L’antefatto è probabilmente falso: per quale motivo Bashar al-Assad avrebbe colpito con le armi chimiche i ribelli a Douma, dopo aver già vinto e averli portati al tavolo dei negoziati?
Non ne avrebbe avuto ragione, anche perché era ovvio che l’opinione pubblica internazionale avrebbe reagito.

Le prove non sono state rese pubbliche, ed è curioso che i bombardamenti siano iniziati poche ore prima dell’arrivo a Douma degli esperti dell’Opac, l’Organizzazione per la proibizione delle armi chimiche.

Che sia stato usato il cloro non è di per sé segno che sia opera di Assad: arriva dalla Turchia ed è ampiamente disponibile, anche dai ribelli. È molto più plausibile che l’attacco di Douma sia stato mosso da chi ha tutto l’interesse che siano altri – le potenze occidentali – a colpire il regime di Assad, alleato di Teheran.

Se l’Iran continua ad aiutare Damasco è per lealtà: quando il dittatore iracheno Saddam Hussein invase l’Iran nel 1980, l’unico paese arabo che prese le parti degli ayatollah era stata la Siria.
Washington, Londra e Parigi affermano di aver attaccato per mantenere il divieto internazionale contro l’uso delle armi chimiche, diminuire l’arsenale di Assad e scoraggiarne l’uso contro i civili di Siria. La Carta delle Nazioni unite permette agli Stati membri l’uso della forza, ma esige che sia per autodifesa (non pare proprio che le autorità di Damasco avessero però intenzione di colpire gli Usa, la Gran Bretagna o la Francia) oppure per proteggere popoli che rischiano di essere sterminati dai loro stessi governi.

In ogni caso serve un mandato del Consiglio di Sicurezza dell’Onu, che in questo caso non c’è.
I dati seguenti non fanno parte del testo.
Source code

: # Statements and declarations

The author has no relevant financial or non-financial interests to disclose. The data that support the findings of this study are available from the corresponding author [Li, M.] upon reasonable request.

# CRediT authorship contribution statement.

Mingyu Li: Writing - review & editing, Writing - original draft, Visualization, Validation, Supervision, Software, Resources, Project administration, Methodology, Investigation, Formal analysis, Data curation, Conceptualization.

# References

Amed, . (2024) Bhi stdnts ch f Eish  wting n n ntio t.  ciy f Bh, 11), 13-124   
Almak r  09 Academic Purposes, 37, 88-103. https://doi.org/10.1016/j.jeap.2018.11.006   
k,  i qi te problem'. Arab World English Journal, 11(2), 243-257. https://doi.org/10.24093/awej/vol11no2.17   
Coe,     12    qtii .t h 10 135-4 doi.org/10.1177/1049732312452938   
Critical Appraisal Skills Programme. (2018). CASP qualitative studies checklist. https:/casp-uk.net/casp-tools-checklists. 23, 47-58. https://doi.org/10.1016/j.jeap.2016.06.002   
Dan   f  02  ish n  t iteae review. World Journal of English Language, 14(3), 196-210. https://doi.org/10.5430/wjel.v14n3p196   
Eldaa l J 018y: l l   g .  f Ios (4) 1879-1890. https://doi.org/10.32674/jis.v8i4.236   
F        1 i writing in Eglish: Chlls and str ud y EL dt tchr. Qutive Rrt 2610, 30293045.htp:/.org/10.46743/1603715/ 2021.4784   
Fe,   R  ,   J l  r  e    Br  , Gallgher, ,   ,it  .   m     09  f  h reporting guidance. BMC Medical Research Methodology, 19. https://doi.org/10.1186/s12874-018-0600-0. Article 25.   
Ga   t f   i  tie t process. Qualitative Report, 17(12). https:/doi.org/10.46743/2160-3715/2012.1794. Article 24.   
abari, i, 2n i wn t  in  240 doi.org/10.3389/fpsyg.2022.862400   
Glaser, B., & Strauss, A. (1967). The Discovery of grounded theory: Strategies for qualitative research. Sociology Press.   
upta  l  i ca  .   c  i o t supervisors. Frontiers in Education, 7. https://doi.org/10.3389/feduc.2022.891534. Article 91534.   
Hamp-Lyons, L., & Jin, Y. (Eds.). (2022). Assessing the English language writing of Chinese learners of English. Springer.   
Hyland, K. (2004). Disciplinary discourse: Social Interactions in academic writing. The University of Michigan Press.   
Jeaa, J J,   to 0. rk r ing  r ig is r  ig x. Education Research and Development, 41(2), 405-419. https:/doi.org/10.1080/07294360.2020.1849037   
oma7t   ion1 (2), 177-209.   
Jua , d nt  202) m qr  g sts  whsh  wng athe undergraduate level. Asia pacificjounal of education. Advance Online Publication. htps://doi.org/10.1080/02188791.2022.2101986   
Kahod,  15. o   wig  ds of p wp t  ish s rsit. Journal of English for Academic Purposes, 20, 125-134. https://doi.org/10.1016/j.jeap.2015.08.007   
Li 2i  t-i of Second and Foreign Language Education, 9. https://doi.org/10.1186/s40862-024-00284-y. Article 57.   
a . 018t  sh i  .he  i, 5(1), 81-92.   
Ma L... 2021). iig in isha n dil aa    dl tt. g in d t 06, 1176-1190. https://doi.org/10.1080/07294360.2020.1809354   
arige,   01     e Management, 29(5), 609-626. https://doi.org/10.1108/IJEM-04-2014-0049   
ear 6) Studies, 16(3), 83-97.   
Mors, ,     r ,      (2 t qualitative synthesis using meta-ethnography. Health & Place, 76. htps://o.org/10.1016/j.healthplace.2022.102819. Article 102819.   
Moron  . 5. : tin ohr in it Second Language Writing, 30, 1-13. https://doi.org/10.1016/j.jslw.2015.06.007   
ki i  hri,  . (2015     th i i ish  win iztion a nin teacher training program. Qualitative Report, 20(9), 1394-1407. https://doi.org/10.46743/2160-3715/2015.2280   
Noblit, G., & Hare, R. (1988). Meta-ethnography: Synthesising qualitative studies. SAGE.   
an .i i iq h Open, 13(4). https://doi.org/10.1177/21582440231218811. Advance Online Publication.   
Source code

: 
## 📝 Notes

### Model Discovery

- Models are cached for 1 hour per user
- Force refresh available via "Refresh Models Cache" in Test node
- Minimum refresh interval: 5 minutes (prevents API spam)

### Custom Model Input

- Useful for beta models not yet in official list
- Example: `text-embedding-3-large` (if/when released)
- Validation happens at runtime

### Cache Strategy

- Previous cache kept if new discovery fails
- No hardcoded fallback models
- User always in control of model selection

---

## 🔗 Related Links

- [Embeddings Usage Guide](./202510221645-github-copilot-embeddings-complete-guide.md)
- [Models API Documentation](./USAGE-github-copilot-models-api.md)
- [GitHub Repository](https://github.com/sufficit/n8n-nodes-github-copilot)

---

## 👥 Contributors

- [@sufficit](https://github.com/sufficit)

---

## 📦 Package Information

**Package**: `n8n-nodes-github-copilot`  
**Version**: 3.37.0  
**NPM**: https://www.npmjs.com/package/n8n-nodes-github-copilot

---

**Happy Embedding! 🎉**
Può sembrare banale, ma Washington, Londra e Parigi hanno violato il diritto internazionale.

L’attacco poteva starci, ma soltanto dopo il rapporto degli esperti dell’Opac e la decisione del Consiglio di Sicurezza dell’Onu. Eppure, nella giornata di ieri sono stati in molti a difendere la legittimità dei bombardamenti sulla Siria, ma in ogni singolo caso lo si è fatto per difendere i propri sporchi interessi regionali: per il governo israeliano i raid sono «giustificati», ma non dimentichiamo che lo Stato ebraico occupa le alture (siriane) del Golan dal 1967 (e la risoluzione 242 la consiglio di sicurezza Onu obbligherebbe Israele a ritirarsi); e se i turchi hanno definito l’intervento militare «adeguato« è perché la confusione permette loro di colpire i curdi di cui vogliono scoraggiare, con ogni mezzo, la creazione di uno Stato indipendente.

Un’ulteriore osservazione: il sistema di difesa russo era operativo ma non è intervenuto, segno che erano stati presi accordi. Di morti, sembra non ce ne siano stati: i siriani sapevano bene dove i missili avrebbero colpito.

Il sito di stoccaggio per armi chimiche di Himshur Sar, vicino a Homs, non conteneva armi chimiche anche perché nel 2014 gli stessi americani avevano reso noto che Assad le aveva consegnate tutte. In ogni caso, nella stanza dei bottoni sapevano di non correre rischi: bombardare un deposito di armi di questo tipo vuol dire disperderle nell’ambiente e avvelenare un’intera regione, meglio evitare.

Alla luce di quanto sopra, che senso ha bombardare depositi senza armi chimiche, dove i militari sono stati evacuati?
L’impressione è che si sia trattato di un gesto simbolico, per far salvare la faccia al presidente statunitense Donald Trump dopo che aveva annunciato ritorsioni contro gli Assad in seguito all’attacco di Douma.

Una cosa è certa: se le autorità di Damasco hanno dichiarato che i bombardamenti hanno comportato danni limitati e quindi ridimensionato la gravità di quanto accaduto, a Teheran si guarda con grande apprensione a quanto succede nei paesi limitrofi. L’ennesimo attacco di una coalizione guidata dagli americani in un paese del Medio Oriente fa sì che i pasdaran debbano trovare una soluzione a un possibile attacco anche alla loro nazione. In un Medio Oriente distrutto dagli interventi militari occidentali, l’unica soluzione è la deterrenza: con i missili e, perché no, con l’atomica.

Ed è per questo che, se Trump non rinnoverà il waiver all’accordo nucleare con Teheran entro il 12 maggio, è probabile che sia la stessa leadership della Repubblica islamica a fare un passo indietro, mandandolo a monte.